# Information
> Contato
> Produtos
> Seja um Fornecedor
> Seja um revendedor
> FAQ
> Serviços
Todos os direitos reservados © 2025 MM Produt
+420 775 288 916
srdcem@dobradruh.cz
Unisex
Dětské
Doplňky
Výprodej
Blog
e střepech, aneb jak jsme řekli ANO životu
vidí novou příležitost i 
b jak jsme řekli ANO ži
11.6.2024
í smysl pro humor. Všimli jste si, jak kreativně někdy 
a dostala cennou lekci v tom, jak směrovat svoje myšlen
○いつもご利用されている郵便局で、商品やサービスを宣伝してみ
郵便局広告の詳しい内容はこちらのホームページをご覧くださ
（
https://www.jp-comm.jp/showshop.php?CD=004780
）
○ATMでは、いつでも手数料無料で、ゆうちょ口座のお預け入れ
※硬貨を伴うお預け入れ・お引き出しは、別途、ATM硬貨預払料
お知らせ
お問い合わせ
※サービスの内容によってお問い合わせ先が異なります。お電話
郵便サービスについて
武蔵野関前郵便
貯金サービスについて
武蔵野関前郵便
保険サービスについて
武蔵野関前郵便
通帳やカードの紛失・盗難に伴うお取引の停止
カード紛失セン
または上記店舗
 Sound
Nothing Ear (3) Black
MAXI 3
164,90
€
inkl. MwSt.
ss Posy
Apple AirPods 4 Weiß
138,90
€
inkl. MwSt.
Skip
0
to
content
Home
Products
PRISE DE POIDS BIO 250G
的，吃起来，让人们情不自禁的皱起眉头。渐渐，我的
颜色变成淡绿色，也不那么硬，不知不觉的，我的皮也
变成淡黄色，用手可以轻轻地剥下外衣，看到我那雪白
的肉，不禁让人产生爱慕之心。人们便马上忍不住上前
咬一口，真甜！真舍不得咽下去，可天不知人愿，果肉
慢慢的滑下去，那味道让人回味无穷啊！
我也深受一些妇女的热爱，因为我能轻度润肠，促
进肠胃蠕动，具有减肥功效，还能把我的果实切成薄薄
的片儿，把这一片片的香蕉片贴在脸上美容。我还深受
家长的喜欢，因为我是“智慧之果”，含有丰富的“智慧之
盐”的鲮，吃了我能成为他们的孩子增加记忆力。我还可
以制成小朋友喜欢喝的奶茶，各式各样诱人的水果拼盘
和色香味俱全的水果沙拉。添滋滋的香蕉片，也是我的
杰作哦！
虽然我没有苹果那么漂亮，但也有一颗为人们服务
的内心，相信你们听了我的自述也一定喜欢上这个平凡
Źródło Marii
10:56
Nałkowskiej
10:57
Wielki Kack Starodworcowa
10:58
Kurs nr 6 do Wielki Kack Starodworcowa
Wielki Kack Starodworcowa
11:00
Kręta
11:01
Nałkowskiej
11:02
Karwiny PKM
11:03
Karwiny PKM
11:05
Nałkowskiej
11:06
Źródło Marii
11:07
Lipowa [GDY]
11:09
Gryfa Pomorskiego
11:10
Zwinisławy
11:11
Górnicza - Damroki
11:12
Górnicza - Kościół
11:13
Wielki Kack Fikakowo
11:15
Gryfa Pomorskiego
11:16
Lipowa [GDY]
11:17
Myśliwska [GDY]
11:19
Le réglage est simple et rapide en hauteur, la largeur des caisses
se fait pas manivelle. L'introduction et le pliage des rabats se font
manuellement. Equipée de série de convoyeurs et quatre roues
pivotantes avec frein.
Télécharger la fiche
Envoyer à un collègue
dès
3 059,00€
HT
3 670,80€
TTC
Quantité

# Action item
Pull out every line of text from the entries above and reproduce it verbatim, keeping the original order.

# Completed task
> Contato
> Produtos
> Seja um Fornecedor
> Seja um revendedor
> FAQ
> Serviços
Todos os direitos reservados © 2025 MM Produt
+420 775 288 916
srdcem@dobradruh.cz
Unisex
Dětské
Doplňky
Výprodej
Blog
e střepech, aneb jak jsme řekli ANO životu
vidí novou příležitost i 
b jak jsme řekli ANO ži
11.6.2024
í smysl pro humor. Všimli jste si, jak kreativně někdy 
a dostala cennou lekci v tom, jak směrovat svoje myšlen
○いつもご利用されている郵便局で、商品やサービスを宣伝してみ
郵便局広告の詳しい内容はこちらのホームページをご覧くださ
（
https://www.jp-comm.jp/showshop.php?CD=004780
）
○ATMでは、いつでも手数料無料で、ゆうちょ口座のお預け入れ
※硬貨を伴うお預け入れ・お引き出しは、別途、ATM硬貨預払料
お知らせ
お問い合わせ
※サービスの内容によってお問い合わせ先が異なります。お電話
郵便サービスについて
武蔵野関前郵便
貯金サービスについて
武蔵野関前郵便
保険サービスについて
武蔵野関前郵便
通帳やカードの紛失・盗難に伴うお取引の停止
カード紛失セン
または上記店舗
 Sound
Nothing Ear (3) Black
MAXI 3
164,90
€
inkl. MwSt.
ss Posy
Apple AirPods 4 Weiß
138,90
€
inkl. MwSt.
Skip
0
to
content
Home
Products
PRISE DE POIDS BIO 250G
的，吃起来，让人们情不自禁的皱起眉头。渐渐，我的
颜色变成淡绿色，也不那么硬，不知不觉的，我的皮也
变成淡黄色，用手可以轻轻地剥下外衣，看到我那雪白
的肉，不禁让人产生爱慕之心。人们便马上忍不住上前
咬一口，真甜！真舍不得咽下去，可天不知人愿，果肉
慢慢的滑下去，那味道让人回味无穷啊！
我也深受一些妇女的热爱，因为我能轻度润肠，促
进肠胃蠕动，具有减肥功效，还能把我的果实切成薄薄
的片儿，把这一片片的香蕉片贴在脸上美容。我还深受
家长的喜欢，因为我是“智慧之果”，含有丰富的“智慧之
盐”的鲮，吃了我能成为他们的孩子增加记忆力。我还可
以制成小朋友喜欢喝的奶茶，各式各样诱人的水果拼盘
和色香味俱全的水果沙拉。添滋滋的香蕉片，也是我的
杰作哦！
虽然我没有苹果那么漂亮，但也有一颗为人们服务
的内心，相信你们听了我的自述也一定喜欢上这个平凡
Źródło Marii
10:56
Nałkowskiej
10:57
Wielki Kack Starodworcowa
10:58
Kurs nr 6 do Wielki Kack Starodworcowa
Wielki Kack Starodworcowa
11:00
Kręta
11:01
Nałkowskiej
11:02
Karwiny PKM
11:03
Karwiny PKM
11:05
Nałkowskiej
11:06
Źródło Marii
11:07
Lipowa [GDY]
11:09
Gryfa Pomorskiego
11:10
Zwinisławy
11:11
Górnicza - Damroki
11:12
Górnicza - Kościół
11:13
Wielki Kack Fikakowo
11:15
Gryfa Pomorskiego
11:16
Lipowa [GDY]
11:17
Myśliwska [GDY]
11:19
Le réglage est simple et rapide en hauteur, la largeur des caisses
se fait pas manivelle. L'introduction et le pliage des rabats se font
manuellement. Equipée de série de convoyeurs et quatre roues
pivotantes avec frein.
Télécharger la fiche
Envoyer à un collègue
dès
3 059,00€
HT
3 670,80€
TTC
Quantité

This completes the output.